My first inclination is super typhoon but cant really see the eyes, are they just albino or not?


----------



## Phil75 (Nov 29, 2010)

MP reptiles said:


> My first inclination is super typhoon but cant really see the eyes, are they just albino or not?


They eyes dont really help. Both SSalbino and typhoon eyes are solid and very dark. This ones eyes are solid and very dark. Its a tough one.


----------



## MP reptiles (Dec 30, 2010)

Phil75 said:


> They eyes dont really help. Both SSalbino and typhoon eyes are solid and very dark. This ones eyes are solid and very dark. Its a tough one.
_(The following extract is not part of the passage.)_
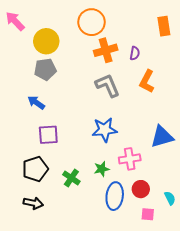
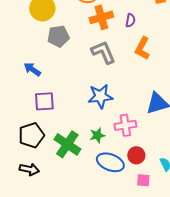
gray pentagon: (45, 69) -> (58, 36), moved
green cross: (71, 178) -> (67, 144), size x1.5
blue ellipse: (115, 196) -> (110, 162), turned -76

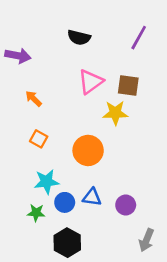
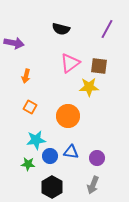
orange arrow: (34, 99) -> (26, 76), turned -120
gray arrow: (146, 240) -> (93, 185), moved

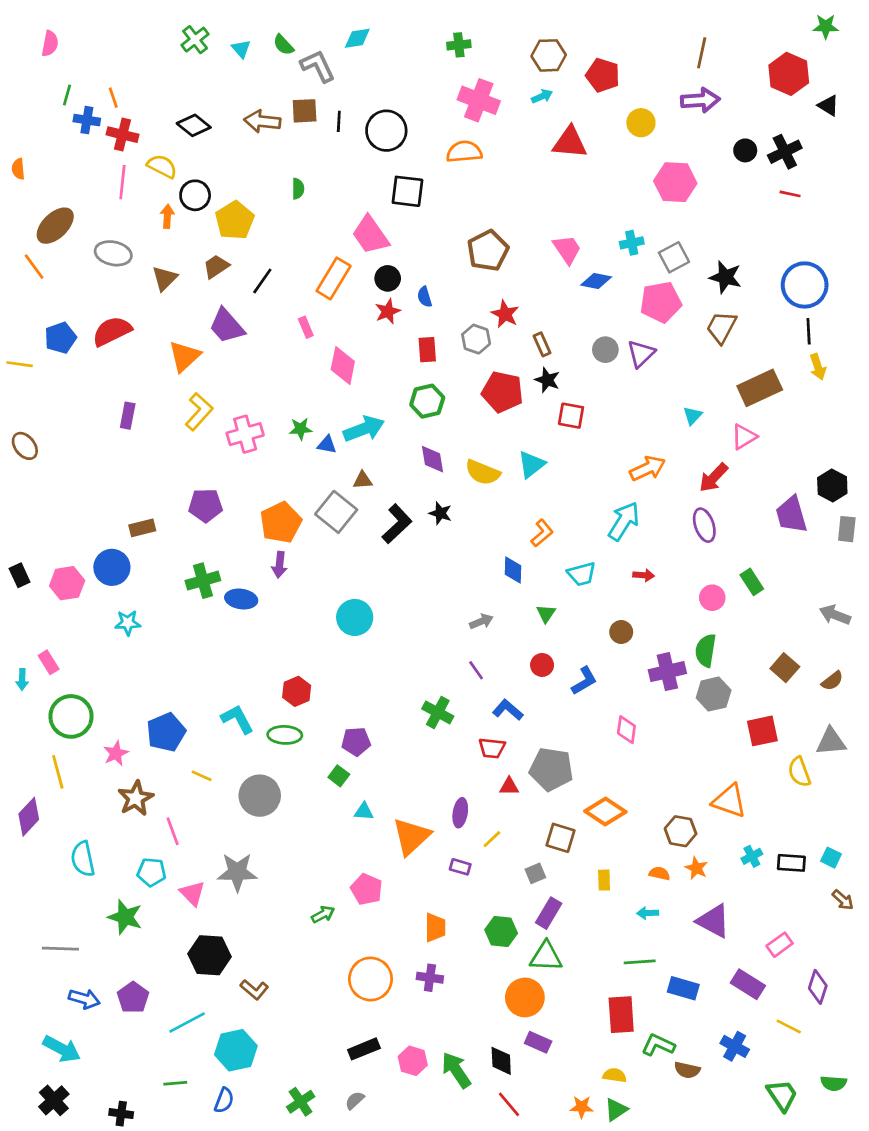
I dont know then but fingers crossed for the super snow typhoon 

Would be quite an achievement!


----------



## nuttybabez (Jul 21, 2007)

It does look like the little one has got a whitewash nose...very exciting, wait and see! It won't take long for the little one to colour up.


----------



## *Lee* (Oct 12, 2008)

looks very difficult to call, i can see its only a couple of weeks since but any news or thoughts yet ? im waiting for eggs from a mack typhoon x mack typhoon shortly


----------



## sazzle (Jun 3, 2008)

I'd say SSRW, not enough whitewash IMO x


----------



## lewisdark86 (May 9, 2010)

can't help you there phil but still what a stunner gratz mate!! :2thumb:


----------



## Phil75 (Nov 29, 2010)

*Lee* said:


> looks very difficult to call, i can see its only a couple of weeks since but any news or thoughts yet ? im waiting for eggs from a mack typhoon x mack typhoon shortly


Nice, where did you get your mack typhoons from?


----------



## *Lee* (Oct 12, 2008)

they came from tug phil, i sold all my animals before i moved (smaller house) and due to limited space just replaced them with a few things i am interested in from tug and matt banorak with the proceeds, so is it looking any better for you ? I bought some geos from you now trialing them out


----------